Which of the following features distinguishes large cell carcinoma from small cell carcinoma of breast primary?

  1. Coarse chromatin pattern and distinct nucleoli
  2. Positive axillary lymph nodes
  3. Positivity to estrogen and progesterone receptors
  4. Positivity to synaptophysin but not chromogranin
  5. Presence of extensive tumor necrosis
Board review style answer #1
A. Coarse chromatin pattern and distinct nucleoli.

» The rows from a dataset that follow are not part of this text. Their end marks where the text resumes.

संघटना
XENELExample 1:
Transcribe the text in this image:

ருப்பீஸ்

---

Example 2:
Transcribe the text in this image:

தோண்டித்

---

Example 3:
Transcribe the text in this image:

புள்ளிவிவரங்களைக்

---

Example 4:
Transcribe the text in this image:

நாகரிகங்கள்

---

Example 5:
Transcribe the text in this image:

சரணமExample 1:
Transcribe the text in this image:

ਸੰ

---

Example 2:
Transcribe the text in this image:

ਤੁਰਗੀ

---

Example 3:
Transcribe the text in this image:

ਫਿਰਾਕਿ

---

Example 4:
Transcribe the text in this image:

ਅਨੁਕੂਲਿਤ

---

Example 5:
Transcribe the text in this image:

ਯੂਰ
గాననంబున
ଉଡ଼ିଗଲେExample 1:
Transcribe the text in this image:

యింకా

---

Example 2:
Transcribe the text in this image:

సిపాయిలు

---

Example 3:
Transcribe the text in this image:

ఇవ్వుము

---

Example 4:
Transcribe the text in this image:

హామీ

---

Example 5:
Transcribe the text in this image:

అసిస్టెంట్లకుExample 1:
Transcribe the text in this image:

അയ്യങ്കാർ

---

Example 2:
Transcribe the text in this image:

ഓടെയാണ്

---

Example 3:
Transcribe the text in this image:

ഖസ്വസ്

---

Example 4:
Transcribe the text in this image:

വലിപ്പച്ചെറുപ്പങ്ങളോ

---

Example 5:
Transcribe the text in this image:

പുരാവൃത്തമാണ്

Large cell carcinoma is distinguished from small cell carcinoma based on cellular morphologic features, including a coarse chromatin pattern, distinct nucleoli and a greater amount of cytoplasm. The immunoprofile of large cell and small cell carcinomas are similar (Breast Care (Basel) 2015;10:281). Other histological and clinical features are also not useful in distinguishing large cell carcinoma from small cell carcinoma.

Comment Here

Reference: Neuroendocrine carcinoma (NEC)
Board review style question #2
Which of the following findings most favors small cell carcinoma of breast primary over metastatic small cell carcinoma from the lung?

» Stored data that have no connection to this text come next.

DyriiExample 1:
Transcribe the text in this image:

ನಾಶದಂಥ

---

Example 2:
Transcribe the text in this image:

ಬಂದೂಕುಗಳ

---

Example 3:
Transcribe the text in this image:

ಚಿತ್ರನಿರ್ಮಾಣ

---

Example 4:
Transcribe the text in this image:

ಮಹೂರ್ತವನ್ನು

  1. Positivity to estrogen and progesterone receptors
  2. Positivity to TTF1 stain
  3. Presence of adjacent ductal carcinoma in situ
  4. Presence of RB1 mutation
  5. Presence of TP53 mutation
Board review style answer #2
C. Presence of adjacent ductal carcinoma in situ. The majority of small cell carcinomas of the breast are associated with proliferative changes, in situ and invasive carcinomas (Am J Surg Pathol 2000;24:1231). TP53 mutation is detected in small cell carcinomas of both lung and breast primaries, whereas RB1 mutation was only present in small cell carcinomas of lung primary from a cohort described by McCullar et al. (Breast Cancer Res Treat 2016;158:195). TTF1, estrogen receptor and progesterone receptor expression do not accurately distinguish small cell carcinomas of breast and lung (Front Endocrinol (Lausanne) 2020;11:228, Am J Surg Pathol 2000;24:1231).